İncelenecek metin -
ÖZGÜR AÇILIM PLATFORMU
Özgür Açılım Platformu, 2008 yılında
İstanbul Bilgi Üniversitesi’nde, “doğru bilgi: özgür açılım” sloganı ile
hassasiyet ve ilgi alanı birbiriyle kesişen bir grup genç tarafından kurulmuş
bir platform. Kamuoyunun temas etmediği alanlara değinen Özgür Açılım Platformu
düzene uygun olmayan kafaların ötekileştirilmesine; etnik, dini, coğrafi ve
kültürel farklılıkların öcüleştirilmesine karşı kurulmuş, bilgiye, adalete ve
özgürlüğe doğru açılımlarda bulunma iddiasında olan bir gençlik hareketidir.
Özgür Açılım Platformu; özgürlük ve adalet mücadelesinin, dostluğun,
merhametin, kardeşliğin ve ahlaki tutarlılığın kendisinde bütünleştiği bir
ortam oluşturma çabasındadır. Siyasal anlamda bir yandan
toplumun ıslahını, öte yandan toplumsal mücadele ile de sosyal dönüşümü amaçlamaktadır. Bu
çerçevede emperyalizme, adaletsizliğe ve sömürüye karşıdır, kapitalizm ve
türevlerine karşı direnişi savunur, liberal ideoloji ile
temelden çatışır.

Verilen satırlar -
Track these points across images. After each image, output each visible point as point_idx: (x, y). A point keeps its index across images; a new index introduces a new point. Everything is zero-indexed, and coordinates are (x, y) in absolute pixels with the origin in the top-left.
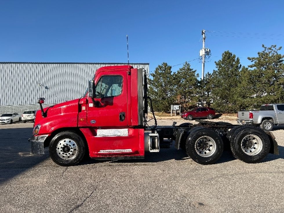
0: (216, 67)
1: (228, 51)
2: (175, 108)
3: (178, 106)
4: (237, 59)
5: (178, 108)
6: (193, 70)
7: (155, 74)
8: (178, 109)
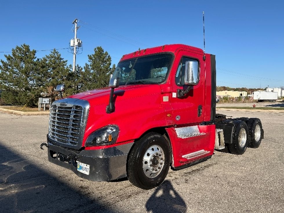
0: (89, 61)
1: (101, 47)
2: (45, 102)
3: (48, 99)
4: (109, 56)
5: (48, 101)
6: (64, 60)
7: (12, 56)
8: (48, 103)
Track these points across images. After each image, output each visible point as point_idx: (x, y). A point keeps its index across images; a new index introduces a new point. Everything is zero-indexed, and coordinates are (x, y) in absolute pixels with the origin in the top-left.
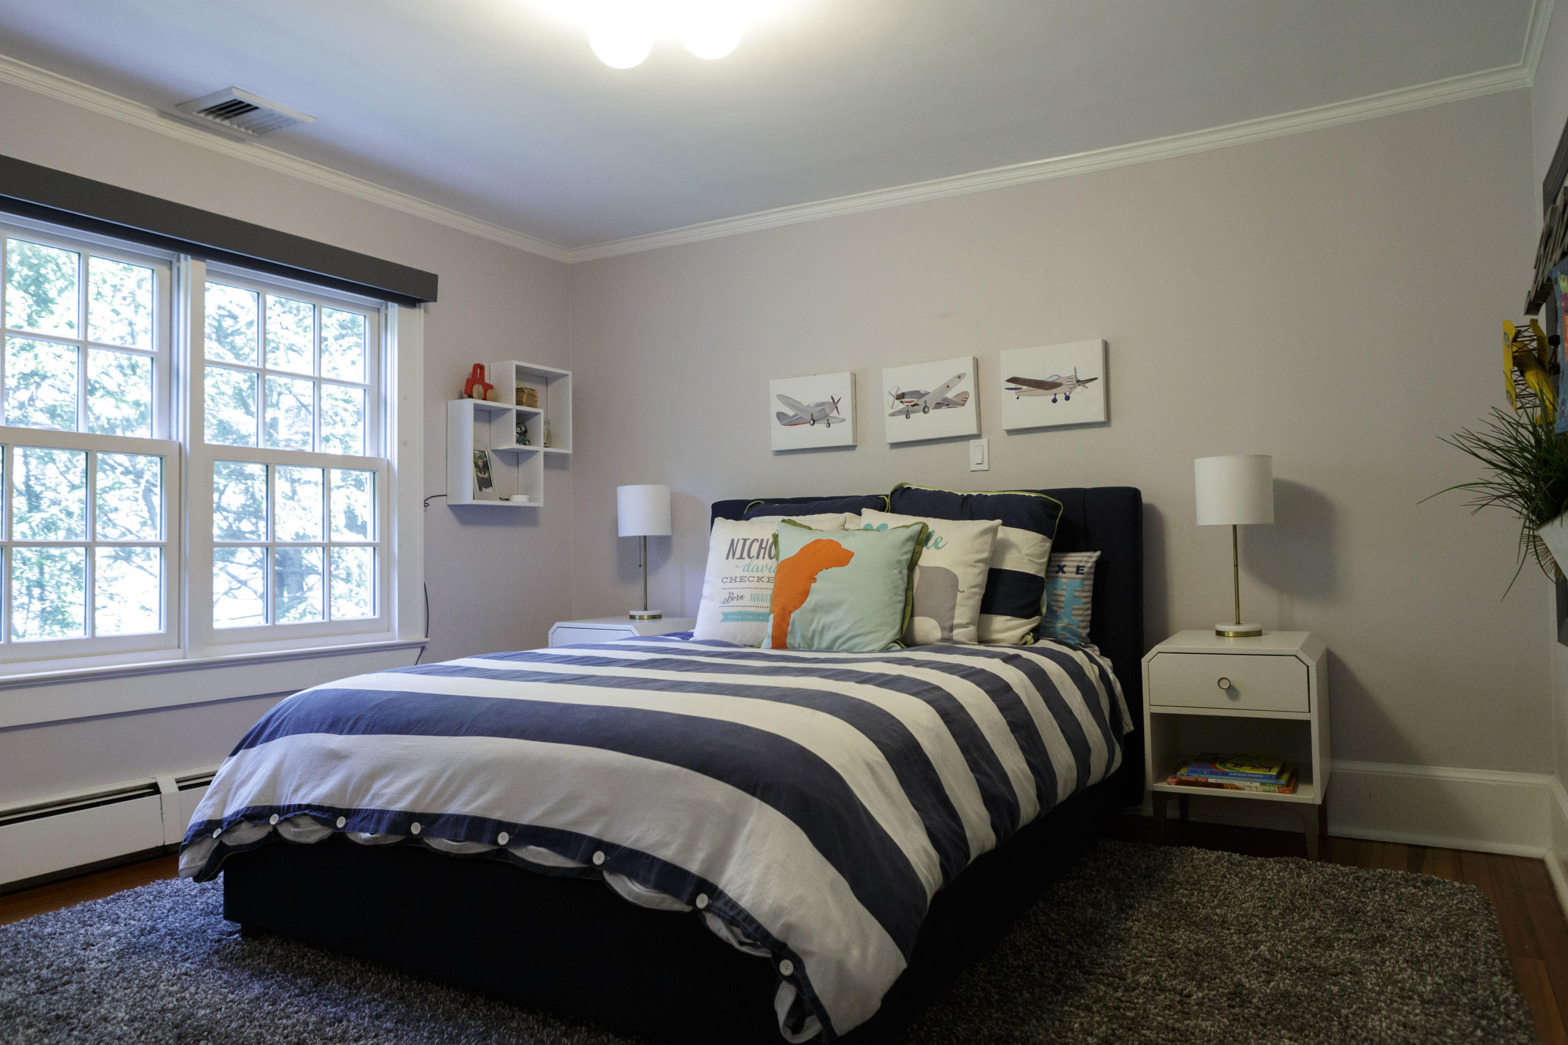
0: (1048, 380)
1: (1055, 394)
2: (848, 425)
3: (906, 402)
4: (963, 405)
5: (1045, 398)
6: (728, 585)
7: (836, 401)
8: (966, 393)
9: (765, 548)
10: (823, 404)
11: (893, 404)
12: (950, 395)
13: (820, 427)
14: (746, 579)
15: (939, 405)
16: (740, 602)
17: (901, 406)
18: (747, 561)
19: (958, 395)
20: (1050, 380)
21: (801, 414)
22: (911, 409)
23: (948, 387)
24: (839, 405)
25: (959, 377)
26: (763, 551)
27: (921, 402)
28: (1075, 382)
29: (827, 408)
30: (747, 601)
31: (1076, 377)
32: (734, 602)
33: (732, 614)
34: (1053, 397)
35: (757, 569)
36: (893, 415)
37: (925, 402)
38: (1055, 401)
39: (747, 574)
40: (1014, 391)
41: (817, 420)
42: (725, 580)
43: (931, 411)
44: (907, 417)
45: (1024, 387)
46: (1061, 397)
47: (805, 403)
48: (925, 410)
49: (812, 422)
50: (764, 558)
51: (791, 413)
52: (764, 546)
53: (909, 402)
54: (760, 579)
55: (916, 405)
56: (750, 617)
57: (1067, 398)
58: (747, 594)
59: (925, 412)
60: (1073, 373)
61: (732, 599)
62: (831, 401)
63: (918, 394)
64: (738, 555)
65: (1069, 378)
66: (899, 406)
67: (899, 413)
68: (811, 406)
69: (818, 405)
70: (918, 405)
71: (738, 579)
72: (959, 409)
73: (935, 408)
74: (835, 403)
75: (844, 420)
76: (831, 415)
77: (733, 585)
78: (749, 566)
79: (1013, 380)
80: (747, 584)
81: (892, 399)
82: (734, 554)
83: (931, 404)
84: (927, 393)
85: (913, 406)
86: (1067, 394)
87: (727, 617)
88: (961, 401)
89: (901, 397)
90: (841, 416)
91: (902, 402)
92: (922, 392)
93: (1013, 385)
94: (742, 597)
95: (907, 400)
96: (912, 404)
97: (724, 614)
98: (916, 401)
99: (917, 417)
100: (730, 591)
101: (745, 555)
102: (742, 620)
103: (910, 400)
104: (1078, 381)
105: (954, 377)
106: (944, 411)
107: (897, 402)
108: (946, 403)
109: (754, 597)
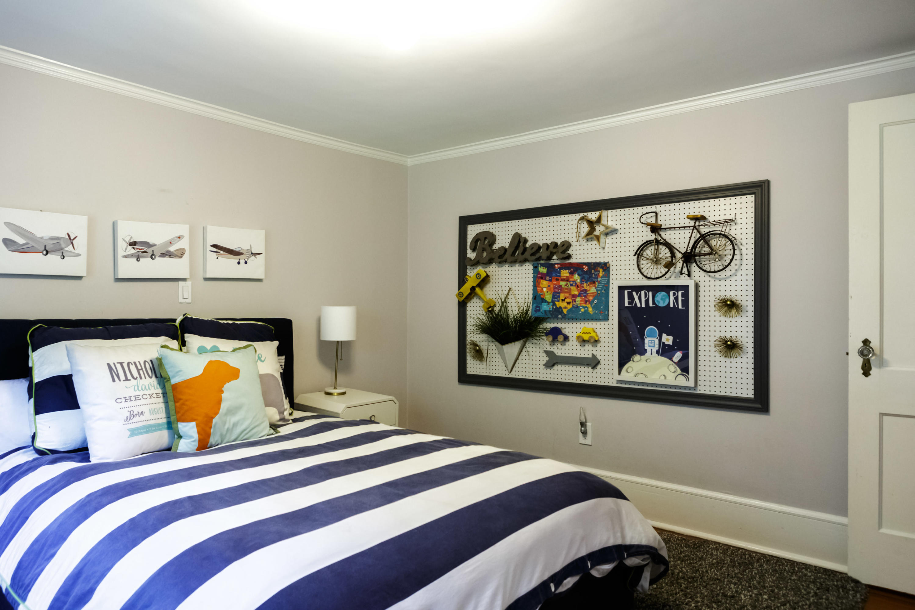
0: (235, 250)
1: (239, 259)
2: (82, 260)
3: (137, 249)
4: (181, 257)
5: (232, 261)
6: (124, 405)
7: (72, 238)
8: (184, 249)
9: (142, 369)
10: (58, 238)
11: (126, 249)
12: (172, 249)
13: (53, 258)
14: (140, 397)
15: (163, 255)
16: (142, 418)
17: (133, 251)
18: (133, 382)
19: (177, 250)
20: (237, 250)
21: (32, 244)
22: (141, 254)
23: (171, 243)
24: (74, 242)
25: (179, 238)
26: (141, 372)
27: (150, 250)
28: (251, 253)
29: (62, 243)
30: (147, 416)
31: (251, 250)
32: (137, 419)
33: (138, 429)
34: (238, 261)
35: (145, 387)
36: (126, 257)
37: (153, 251)
38: (239, 263)
39: (141, 393)
40: (215, 253)
41: (52, 251)
42: (119, 401)
43: (157, 258)
44: (137, 260)
45: (222, 252)
46: (242, 262)
47: (39, 235)
48: (152, 257)
49: (45, 252)
50: (145, 378)
51: (21, 241)
52: (139, 368)
53: (140, 249)
54: (151, 396)
55: (145, 252)
56: (153, 429)
57: (246, 263)
58: (146, 409)
59: (152, 258)
60: (249, 248)
61: (134, 416)
62: (67, 237)
63: (146, 244)
64: (122, 377)
65: (247, 250)
66: (131, 250)
67: (132, 256)
68: (45, 238)
69: (52, 239)
70: (147, 252)
71: (133, 398)
72: (177, 260)
73: (160, 256)
74: (71, 240)
75: (79, 255)
76: (66, 249)
77: (129, 404)
78: (138, 387)
79: (214, 246)
80: (143, 402)
81: (125, 245)
82: (118, 376)
83: (157, 253)
84: (155, 245)
85: (143, 252)
86: (246, 260)
87: (134, 432)
88: (180, 254)
89: (133, 244)
90: (76, 251)
91: (134, 248)
92: (151, 243)
93: (215, 250)
94: (142, 413)
95: (138, 247)
96: (142, 251)
97: (130, 430)
98: (145, 249)
99: (146, 261)
100: (130, 409)
101: (129, 377)
102: (147, 432)
103: (141, 248)
104: (252, 253)
105: (176, 237)
106: (167, 259)
107: (130, 247)
108: (169, 255)
109: (151, 412)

Yapılacak iş - Özgür Açılım Platformu metninden, "ÖZGÜR AÇILIM PLATFORMU" sözcüklerinin geçtiği yerden başlayıp "bir gençlik hareketidir." sözcüklerinden sonra biten bölümü hiç değiştirmeden kopyala. Satırların metinle hiçbir ilgisi yoktur.

Çıktı -
ÖZGÜR AÇILIM PLATFORMU
Özgür Açılım Platformu, 2008 yılında
İstanbul Bilgi Üniversitesi’nde, “doğru bilgi: özgür açılım” sloganı ile
hassasiyet ve ilgi alanı birbiriyle kesişen bir grup genç tarafından kurulmuş
bir platform. Kamuoyunun temas etmediği alanlara değinen Özgür Açılım Platformu
düzene uygun olmayan kafaların ötekileştirilmesine; etnik, dini, coğrafi ve
kültürel farklılıkların öcüleştirilmesine karşı kurulmuş, bilgiye, adalete ve
özgürlüğe doğru açılımlarda bulunma iddiasında olan bir gençlik hareketidir.